Adve, Team Awarded $5.6 Million to Streamline Complex Modern Software

4/14/2018 4:24:35 PM David Mercer, Illinois Computer Science

Professor Vikram Adve
Professor Vikram Adve
Professor and Interim CS Department Head Vikram Adve will lead a five-year, $5.6 million effort to reduce the complexity and size of modern software systems, using his groundbreaking work creating the LLVM compiler infrastructure as part of the project.

The Office of Naval Research awarded the grant to Adve and two co-PIs, University of Rochester Assistant Professor John Criswell, (BS CS ’03, PhD ’14 and one of Adve’s former students), and University of Utah Professor John Regehr.

Assistant Professor John Criswell, University of Rochester
Assistant Professor John Criswell, University of Rochester
ONR made the award through its Total Platform Cyber Protection program, or TPCP. With the award, ONR is seeking advances that improve the ever-growing mass of software used by government systems, allowing that software to be much more efficient, compact and secure.

“The Navy, when it comes to shipboard systems, they have enormous amounts of code that have to run on the computers on a ship as well as even greater volumes of software that’s run on land in control centers,” Adve said. “Much of this software is built on top of open-source commodity software.  Because the practices that enable us to develop large software systems today are also really inefficient, they face really large costs in developing, maintaining, and testing their software.”

New Work Will Allow Exploration of a Key Benefit of LLVM

When Professor and Interim CS Department Head Vikram Adve and his co-creators released LLVM in 2003, one intriguing piece was never fully explored. The grant from the Office of Naval Research grant could change that, Adve says.

LLVM’s lifelong optimization capability allows software to be analyzed and transformed at any time before or after shipping to end-users, unlike much software today, which must be frozen prior to shipping.

LLVM was released as an open source compiler infrastructure and then, as Adve says, “sort of took on a life of its own.”

The lifelong optimization capability of LLVM was used in Apple’s very first commercial product based on LLVM, but most other production uses from a range of companies -- including Apple, Google, Intel, Qualcomm, NVIDIA -- did not take advantage of it.

The lifelong optimization capability was recently adopted by Apple for their iPhone, iPad, Apple Watch and Apple TV. Software vendors for Apple’s mobile platforms now ship much of their software to Apple in LLVM form, enabling Apple to optimize and run their code on a range of different devices.

But even these uses still only scratch the surface of what might be possible, Adve says.

The project will allow Adve and his co-PIs to make use of one aspect of LLVM that he says was never fully explored – lifelong optimization. This capability allows software to be analyzed and transformed at any time before or after shipping to end-users, unlike much software today, which must be frozen prior to shipping.

Adve says he and his co-PIs and a group of eight to 10 students were already starting to work on the unexplored possibilities of lifelong optimization when ONR called for proposals. Their new project – an outgrowth of LLVM dubbed ALLVM -- seemed like a good fit.

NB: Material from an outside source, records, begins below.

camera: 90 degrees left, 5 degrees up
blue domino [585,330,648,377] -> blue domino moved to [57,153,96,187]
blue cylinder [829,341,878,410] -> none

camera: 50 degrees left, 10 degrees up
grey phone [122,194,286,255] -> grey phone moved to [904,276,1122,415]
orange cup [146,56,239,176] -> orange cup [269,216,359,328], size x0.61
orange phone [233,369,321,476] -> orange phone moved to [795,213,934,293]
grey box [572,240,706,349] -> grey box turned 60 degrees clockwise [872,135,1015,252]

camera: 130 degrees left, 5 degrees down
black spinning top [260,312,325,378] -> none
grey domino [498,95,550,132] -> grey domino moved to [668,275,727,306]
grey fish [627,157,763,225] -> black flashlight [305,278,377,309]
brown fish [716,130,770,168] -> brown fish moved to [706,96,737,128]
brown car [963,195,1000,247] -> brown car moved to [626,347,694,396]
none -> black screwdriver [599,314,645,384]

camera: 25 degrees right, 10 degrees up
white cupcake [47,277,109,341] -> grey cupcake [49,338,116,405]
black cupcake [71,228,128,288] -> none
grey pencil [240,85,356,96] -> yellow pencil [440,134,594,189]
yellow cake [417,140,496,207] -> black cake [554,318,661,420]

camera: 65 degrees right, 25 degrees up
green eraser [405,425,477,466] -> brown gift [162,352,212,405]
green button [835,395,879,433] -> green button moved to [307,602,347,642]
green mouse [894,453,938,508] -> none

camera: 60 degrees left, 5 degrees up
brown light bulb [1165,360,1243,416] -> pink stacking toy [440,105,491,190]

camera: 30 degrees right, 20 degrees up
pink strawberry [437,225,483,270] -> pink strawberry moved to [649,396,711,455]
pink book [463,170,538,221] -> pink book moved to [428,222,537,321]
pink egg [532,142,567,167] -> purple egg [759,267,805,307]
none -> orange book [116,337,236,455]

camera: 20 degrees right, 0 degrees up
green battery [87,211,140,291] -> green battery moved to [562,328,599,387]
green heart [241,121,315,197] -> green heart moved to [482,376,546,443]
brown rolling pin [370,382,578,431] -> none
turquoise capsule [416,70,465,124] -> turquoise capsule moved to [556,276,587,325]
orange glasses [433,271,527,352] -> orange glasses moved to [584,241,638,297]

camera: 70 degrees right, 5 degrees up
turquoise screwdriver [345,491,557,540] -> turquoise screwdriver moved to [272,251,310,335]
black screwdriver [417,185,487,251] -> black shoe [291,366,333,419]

“LLVM allows you to do these kinds of late-stage software customizations or optimizations even after shipping the code because you ship it in this richer form,” he said. “What we’re trying to explore now is, what benefits would you get for performance, for security, for reliability if all software on a system – hence the name ALLVM -- was available in a form that can be analyzed and optimized by compilers?”

Part of the project already underway involves building a database of all of the open source software Adve and his team can find that can be compiled by Clang, which is the C++ compiler for LLVM. Thousands of popular Linux packages are already available in this form.

Adve calls it a Bitcode database, referring to the intermediate language that LLVM uses to optimize apps.

One benefit of a Bitcode database is to comb the database looking for duplicate fragments of code within programs and even across programs.

“Within a program you can eliminate redundancy, so you can make the program smaller,” Adve said. “One thing we’re looking at is reusing the common pieces so that when you update a program and ship a new version, you don’t have to have separate complete copies of the old version and the new version installed on a system.”  For example, the project can ship nine different versions of a single, widely used database engine in the same size as it currently takes for a single version.

Professor John Regehr, University of Utah
Professor John Regehr, University of Utah
Another benefit of ALLVM and the Bitcode database, which co-PI Regehr is exploring, is to use a powerful class of techniques called superoptimizers to convert sequences of code into shorter ones. A third benefit, the focus of co-PI Criswell’s work, is to improve security of the software – and be able to measure the security improvement obtained.

Beyond the work Adve, Regehr, Criswell and their team can manage on their own, the Bitcode database and associated tools will be open source and will be shared by anyone interested in accessing or contributing to it. Adve hopes that will allow other researchers to explore ideas in compilers, software engineering, security and software reliability that he and his partners may not even have considered.